PROBLEM DETAILS: In the entries that follow, repeat exactly the lines from the one that has "thÈm ®Þnh lµ:</div>" through the one that has "text-indent: 84px;", but omit pictures.

*** DATA RECORDS Section Begins ***

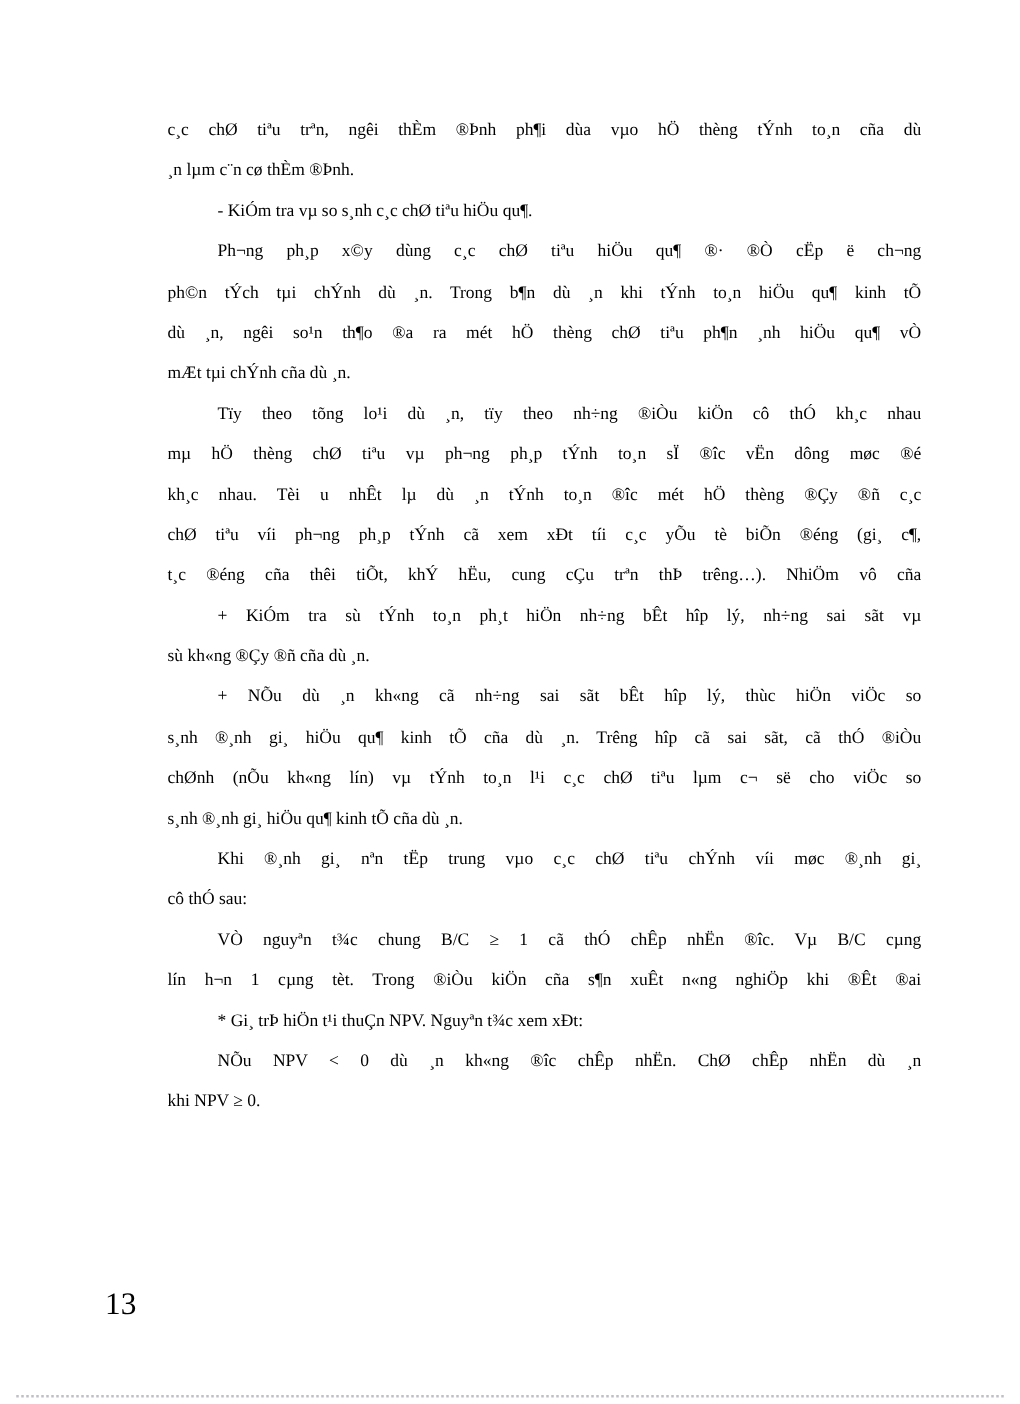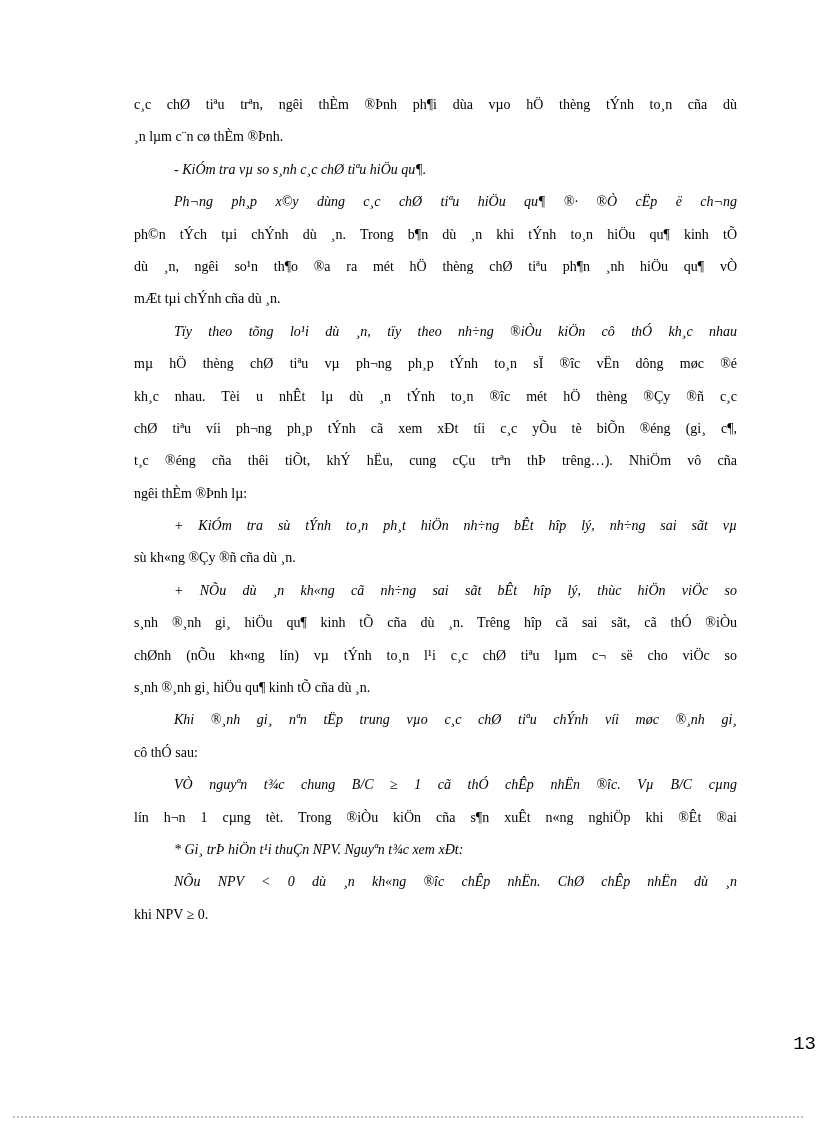--- a/index.html
+++ b/index.html
@@ -35,7 +35,6 @@
   }
   .line.indent {
     text-indent: 40px;
-    font-style: italic;
   }
   .page-number {
     position: absolute;

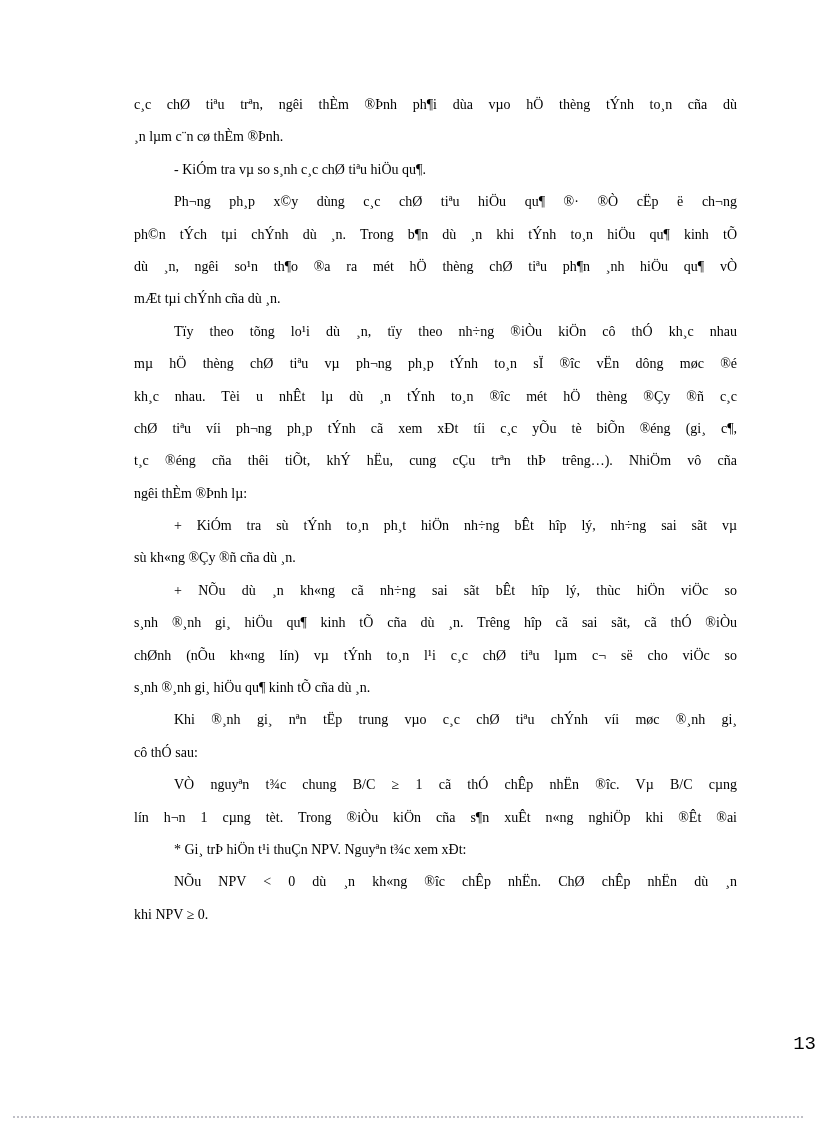--- a/index.html
+++ b/index.html
@@ -73,7 +73,6 @@
       <div class="line full">kh¸c nhau. Tèi u nhÊt lµ dù ¸n tÝnh to¸n ®îc mét hÖ thèng ®Çy ®ñ c¸c</div>
       <div class="line full">chØ tiªu víi ph¬ng ph¸p tÝnh cã xem xÐt tíi c¸c yÕu tè biÕn ®éng (gi¸ c¶,</div>
       <div class="line full">t¸c ®éng cña thêi tiÕt, khÝ hËu, cung cÇu trªn thÞ trêng…). NhiÖm vô cña</div>
-      <div class="line">ngêi thÈm ®Þnh lµ:</div>
       <div class="line indent full">+ KiÓm tra sù tÝnh to¸n ph¸t hiÖn nh÷ng bÊt hîp lý, nh÷ng sai sãt vµ</div>
       <div class="line">sù kh«ng ®Çy ®ñ cña dù ¸n.</div>
       <div class="line indent full">+ NÕu dù ¸n kh«ng cã nh÷ng sai sãt bÊt hîp lý, thùc hiÖn viÖc so</div>

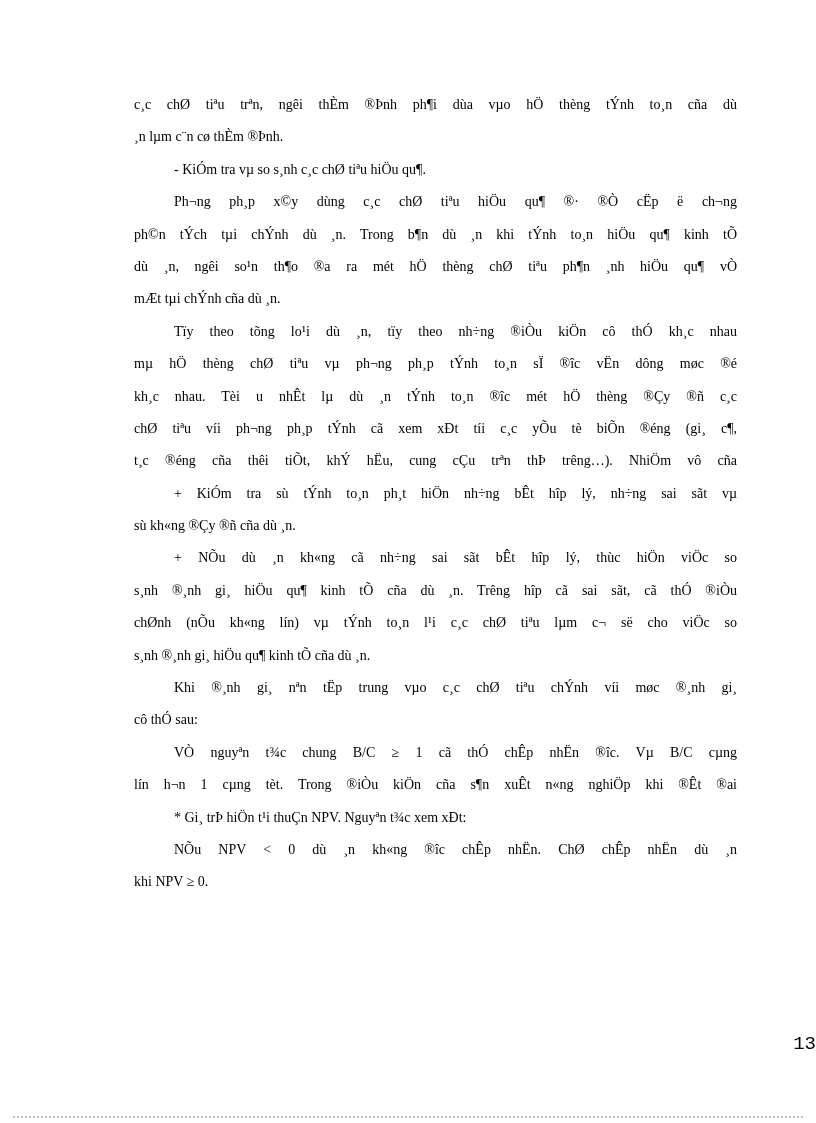--- a/index.html
+++ b/index.html
@@ -41,11 +41,10 @@
     top: 1028px;
     left: 0;
     right: 0;
-    text-align: right;
+    text-align: left;
     text-indent: 84px;
-    font-size: 19px;
+    font-size: 25px;
     line-height: 32.4px;
-    font-family: Liberation Mono, monospace;
   }
   .page-break-line {
     position: absolute;

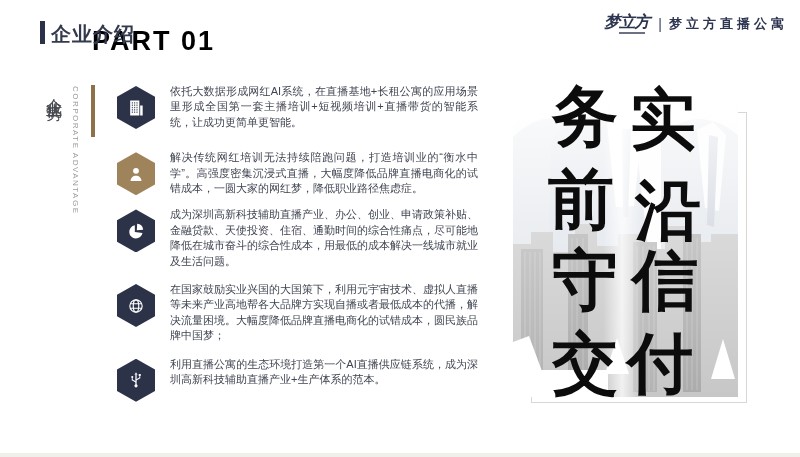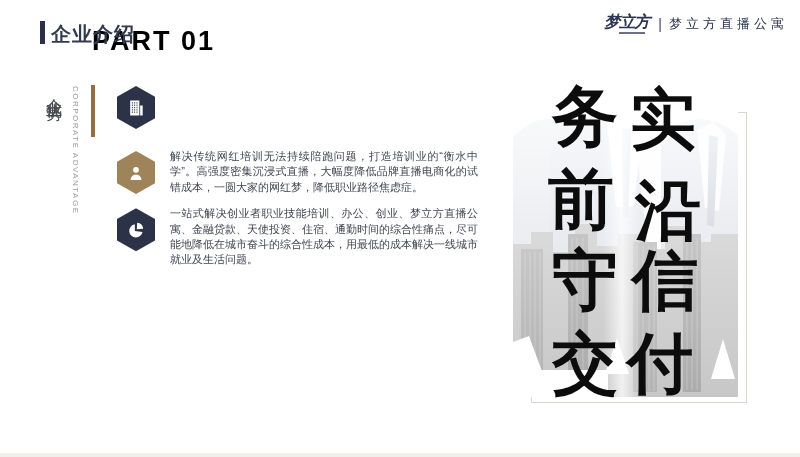--- a/index.html
+++ b/index.html
@@ -20,7 +20,7 @@
     transform:skewX(-8deg);line-height:1;}
   .logo-mark-underline{display:block;height:2px;width:26px;background:#2e3550;margin:1px 4px 0 auto;opacity:.7;}
   .logo-divider{font-size:14px;margin:0 7px 0 9px;color:#3a4160;font-weight:400;}
-  .logo-cn{font-size:13px;letter-spacing:4px;font-weight:normal;}
+  .logo-cn{font-size:13px;letter-spacing:4px;font-weight:bold;}
   .logo-en{font-family:"Liberation Serif",serif;font-style:italic;font-size:10px;
     color:#5a6175;letter-spacing:2.5px;margin-top:4px;}
   

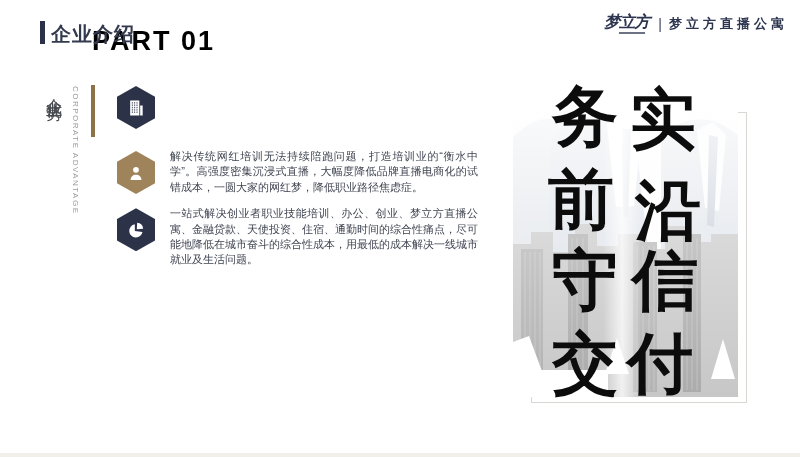--- a/index.html
+++ b/index.html
@@ -89,6 +89,7 @@
           <path stroke="#2c3349" stroke-width="1.1" stroke-dasharray="1.7 1.1" fill="none" d="M7.6 5v14 M10.4 5v14 M13.2 5v14"></path>
         </svg>
       </div>
+      <p class="adv-text">依托大数据形成网红AI系统，在直播基地+长租公寓的应用场景里形成全国第一套主播培训+短视频培训+直播带货的智能系统，让成功更简单更智能。</p>
     </div>
 
     <div class="adv-row">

*** DATA RECORDS Section Ends ***

THE ANSWER:
-      <div class="line">ngêi thÈm ®Þnh lµ:</div>
       <div class="line indent full">+ KiÓm tra sù tÝnh to¸n ph¸t hiÖn nh÷ng bÊt hîp lý, nh÷ng sai sãt vµ</div>
       <div class="line">sù kh«ng ®Çy ®ñ cña dù ¸n.</div>
       <div class="line indent full">+ NÕu dù ¸n kh«ng cã nh÷ng sai sãt bÊt hîp lý, thùc hiÖn viÖc so</div>

--- a/index.html
+++ b/index.html
@@ -41,11 +41,10 @@
     top: 1028px;
     left: 0;
     right: 0;
-    text-align: right;
+    text-align: left;
     text-indent: 84px;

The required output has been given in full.